You liked id Software’s Doom? You’ll love Cube. Using a souped-up Doom-like engine (adding slopes and 3D props), it just frags. No, seriously! Best enjoyed in multiplayer, several missions are tough enough due to tricky AI and puzzling level design that you can frag alone or in groups.
Cube likes 3D hardware; it may run in software emulation mode, but I won’t guarantee it.
Sauerbraten uses the Cube2 engine, which is closer to the Quake engine—on steroids too: High-range Dynamic Lighting, all 3D, pixel-shaded water effects... Some screenshots are just plain breathtaking.
The Cube engines allow in-game level editing—as such many levels look real nice due to their modifications being done in “real time" with instant testing being possible.

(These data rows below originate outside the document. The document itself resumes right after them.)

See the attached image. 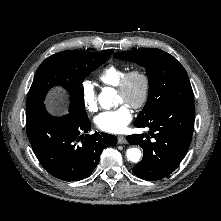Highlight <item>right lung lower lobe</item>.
Listing matches in <instances>:
<instances>
[{
    "mask_svg": "<svg viewBox=\"0 0 221 221\" xmlns=\"http://www.w3.org/2000/svg\"><path fill=\"white\" fill-rule=\"evenodd\" d=\"M91 129L87 114L69 110L62 117L51 116L44 105L26 111V130L32 149L52 176L64 181H79L89 176L104 148L117 143L114 135Z\"/></svg>",
    "mask_w": 221,
    "mask_h": 221,
    "instance_id": "right-lung-lower-lobe-1",
    "label": "right lung lower lobe"
}]
</instances>
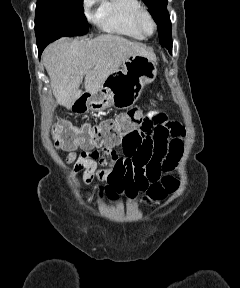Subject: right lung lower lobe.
Wrapping results in <instances>:
<instances>
[{"mask_svg":"<svg viewBox=\"0 0 240 288\" xmlns=\"http://www.w3.org/2000/svg\"><path fill=\"white\" fill-rule=\"evenodd\" d=\"M45 47H46V45H40V46H38L39 57L41 56V53H42V51L44 50Z\"/></svg>","mask_w":240,"mask_h":288,"instance_id":"obj_1","label":"right lung lower lobe"}]
</instances>
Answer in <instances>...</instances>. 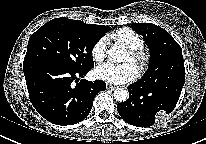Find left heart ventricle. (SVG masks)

Edit, save, frag.
Of course, for that, Cube2 requires a recent 3D card able to handle pixel shading.
Stressed out? In need for an adrenaline rush? Play Chromium BSU! It’s a simple, OpenGL-accelerated vertical space scroller with a few twists that make it quite unique. It never ends: the single music track is brutal; graphisms are simple and efficient; it requires 3D acceleration; enemy types are few but pretty much cover the spectrum of space shooters in all its NeoGeo-like greatness.
What’s so unique about it? For starters, limited ammo; only the pea-shooter (largely insufficient past level 2) is unlimited. You must not let an enemy past you (you lose a life if you do). You don’t have “super" weapons, but you can self destruct (and wipe the screen clean). It is sometimes better than to waste ammo, can you imagine?
Resolutely innovating in those aspects, the game can be played again and again—even though you always eventually die.
It is recommended to play it at the end of the day after a stressful work day. Having a kitten to cuddle afterward gets rid of side effects (twitchy fingers and shaking knees notably).
One of my first articles in FSM was about GNU/Linux and games. You know what? Free gamin’ keeps gettin’ better.